→ EXERCISE DIRECTIONS:
Give every line of the data again, unchanged, but with no pictures.
Segment Start: SOURCE RECORDS
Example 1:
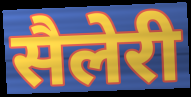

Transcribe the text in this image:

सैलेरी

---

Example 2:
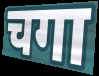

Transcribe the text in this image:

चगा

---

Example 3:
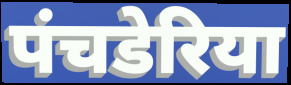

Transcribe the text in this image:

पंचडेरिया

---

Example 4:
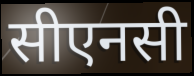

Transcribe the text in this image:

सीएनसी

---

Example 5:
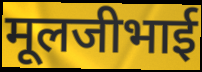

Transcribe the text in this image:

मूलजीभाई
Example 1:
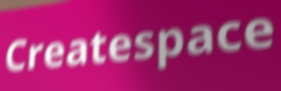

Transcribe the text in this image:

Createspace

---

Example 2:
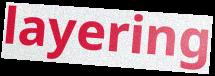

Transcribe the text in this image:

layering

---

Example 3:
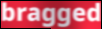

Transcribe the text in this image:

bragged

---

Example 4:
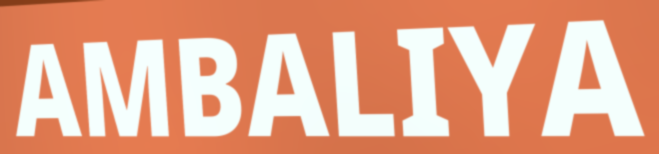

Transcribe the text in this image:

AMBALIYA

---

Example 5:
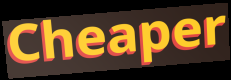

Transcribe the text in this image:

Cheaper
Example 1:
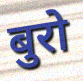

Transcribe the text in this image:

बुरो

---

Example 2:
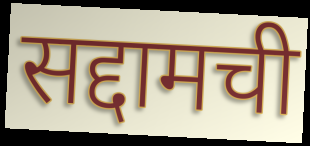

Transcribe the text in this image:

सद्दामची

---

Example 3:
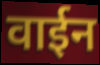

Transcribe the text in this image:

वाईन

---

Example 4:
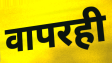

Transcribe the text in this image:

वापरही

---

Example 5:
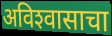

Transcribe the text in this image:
Segment End: SOURCE RECORDS
→ RESPONSE AREA:
Example 1:

Transcribe the text in this image:

सैलेरी

---

Example 2:

Transcribe the text in this image:

चगा

---

Example 3:

Transcribe the text in this image:

पंचडेरिया

---

Example 4:

Transcribe the text in this image:

सीएनसी

---

Example 5:

Transcribe the text in this image:

मूलजीभाई
Example 1:

Transcribe the text in this image:

Createspace

---

Example 2:

Transcribe the text in this image:

layering

---

Example 3:

Transcribe the text in this image:

bragged

---

Example 4:

Transcribe the text in this image:

AMBALIYA

---

Example 5:

Transcribe the text in this image:

Cheaper
Example 1:

Transcribe the text in this image:

बुरो

---

Example 2:

Transcribe the text in this image:

सद्दामची

---

Example 3:

Transcribe the text in this image:

वाईन

---

Example 4:

Transcribe the text in this image:

वापरही

---

Example 5:

Transcribe the text in this image:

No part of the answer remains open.